Watch shanghainese tv with the english subtitles turned on. It's surprising how much you can pick up. Get hold of an english/shanghainese dictionary and some shanghainese children's books. You may need a grammar book to get started, but your girlfriend should be able to help. Make some shanghainese anki flash cards that you only use to practise comprehension with (even better if your girlfriend could provide the audio).
posted by kjs4 at 11:44 PM on February 7, 2016


My wife is Shanghainese so I've faced this. Thr main thing is to communicate, so focus on Mandarin first. Shanghainese actually has a large amount of overlap, but sounds like it doesn't because of the different pronunciation (tian is pronounced ti, etc). If your Mandarin is good you'll start picking up an ear for Shanghainese as you're exposed to it more. In the meantime learn some amusing colloquialisms like "yi ti si ga" and you're good to go.
posted by duoshao at 4:28 AM on February 8, 2016


I learned Mandarin first (for several years) then Cantonese later. I don't mix them up, and the Mandarin helped a lot in learning the Cantonese (grammar's say 80% the same). I agree that you can get much farther with Cantonese than with Shanghainese for the reasons you mention above. Mandarin + Cantonese lets me talk to the vast majority of huaqiao in Chinatowns throughout the world.
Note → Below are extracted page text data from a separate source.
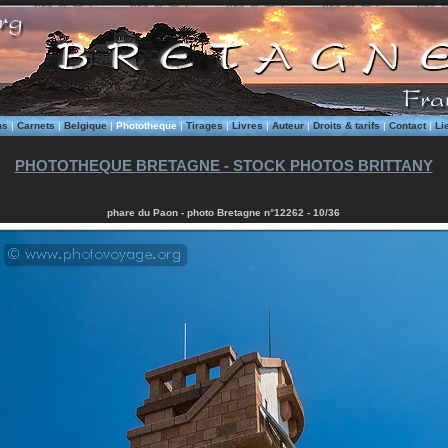
ms
|
Carnets
|
Belgique
|
Phototheque
|
Tirages
|
Livres
|
Auteur
|
Droits & tarifs
|
Contact
|
Li
PHOTOTHEQUE BRETAGNE - STOCK PHOTOS BRITTANY
phare du Paon - photo Bretagne n°12262 - 10/36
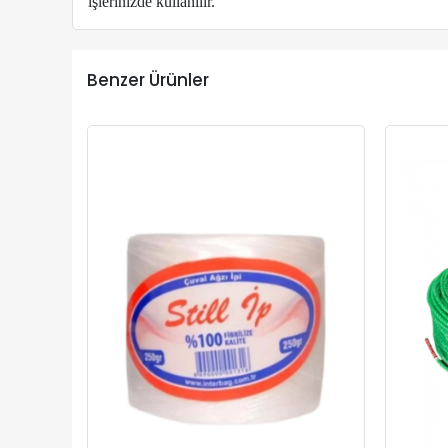
işlerinizde kullanılır.
Benzer Ürünler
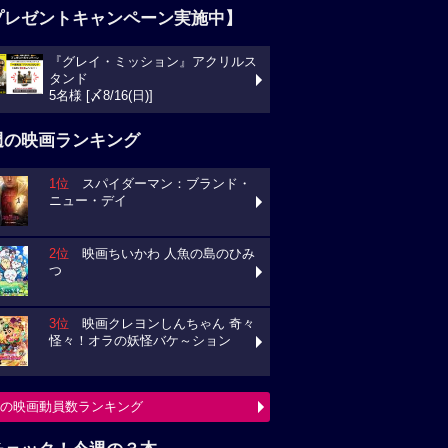
プレゼントキャンペーン実施中】
『グレイ・ミッション』アクリルス
タンド
5名様 [〆8/16(日)]
週の映画ランキング
1位
スパイダーマン：ブランド・
ニュー・デイ
2位
映画ちいかわ 人魚の島のひみ
つ
3位
映画クレヨンしんちゃん 奇々
怪々！オラの妖怪バケ～ション
の映画動員数ランキング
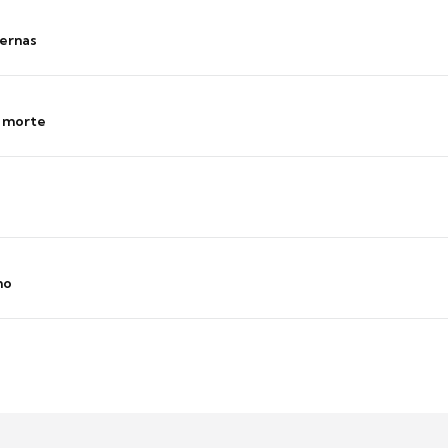
ernas
s morte
no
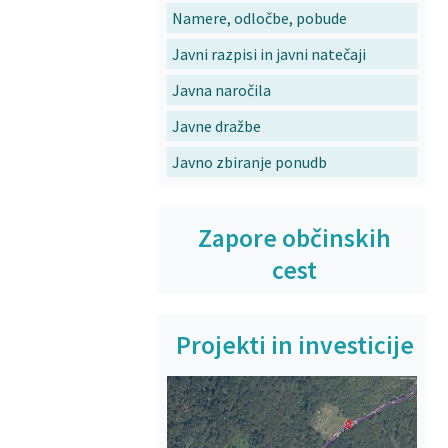
Namere, odločbe, pobude
Javni razpisi in javni natečaji
Javna naročila
Javne dražbe
Javno zbiranje ponudb
Zapore občinskih
cest
Projekti in investicije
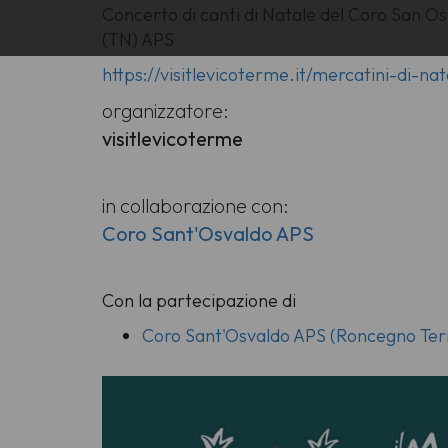
Concerto di canti di Natale del Coro San 
(TN) APS
https://visitlevicoterme.it/mercatini-di-nat
organizzatore:
visitlevicoterme
in collaborazione con:
Coro Sant'Osvaldo APS
Con la partecipazione di
Coro Sant'Osvaldo APS (Roncegno Te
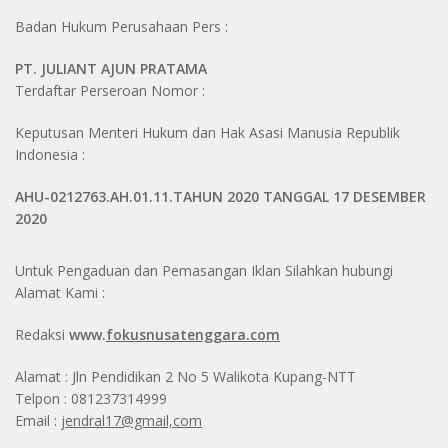
Badan Hukum Perusahaan Pers :
PT. JULIANT AJUN PRATAMA
Terdaftar Perseroan Nomor :
Keputusan Menteri Hukum dan Hak Asasi Manusia Republik
Indonesia :
AHU-0212763.AH.01.11.TAHUN 2020 TANGGAL 17 DESEMBER
2020
Untuk Pengaduan dan Pemasangan Iklan Silahkan hubungi
Alamat Kami :
Redaksi
www.
fokusnusatenggara.com
Alamat : Jln Pendidikan 2 No 5 Walikota Kupang-NTT
Telpon : 081237314999
Email :
jendral17@gmail,com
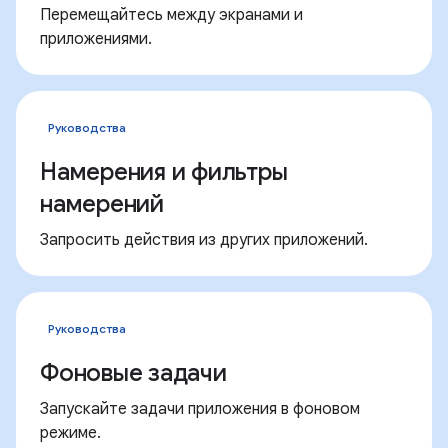
Перемещайтесь между экранами и
приложениями.
Руководства
Намерения и фильтры
намерений
Запросить действия из других приложений.
Руководства
Фоновые задачи
Запускайте задачи приложения в фоновом
режиме.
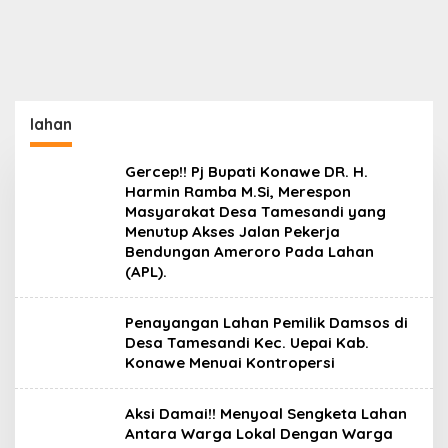
lahan
Gercep!! Pj Bupati Konawe DR. H.
Harmin Ramba M.Si, Merespon
Masyarakat Desa Tamesandi yang
Menutup Akses Jalan Pekerja
Bendungan Ameroro Pada Lahan
(APL).
Penayangan Lahan Pemilik Damsos di
Desa Tamesandi Kec. Uepai Kab.
Konawe Menuai Kontropersi
Aksi Damai!! Menyoal Sengketa Lahan
Antara Warga Lokal Dengan Warga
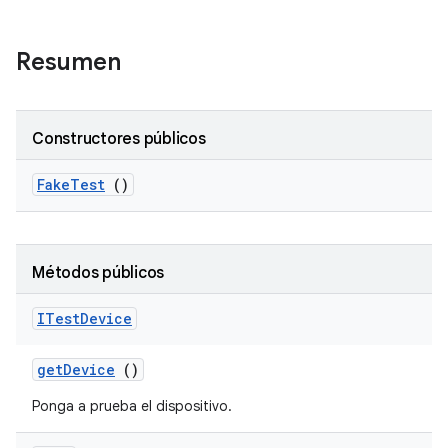
Resumen
Constructores públicos
Fake
Test
()
Métodos públicos
ITest
Device
get
Device
()
Ponga a prueba el dispositivo.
I do know how to say beer in Shanghainese though, and that's useful.
posted by mono blanco at 6:24 AM on February 8, 2016


Here's a different perspective to consider. Chinese is a spectrum of accents and dialects. Even if you learn Mandarin, you'll still find there are many people with all kinds of accents that will be hard for you to understand. It's a never-ending process to try to increase the range of accents you can understand. Any time you spend learning Shangainese will take away time from learning more Mandarin (including special phrases and all kinds of cultural and historical background behind them) and from getting used to more accents. So I would only spend time learning Shanghainese if you really think it's critically important for your family relationship but not for any other reason. That's my personal opinion.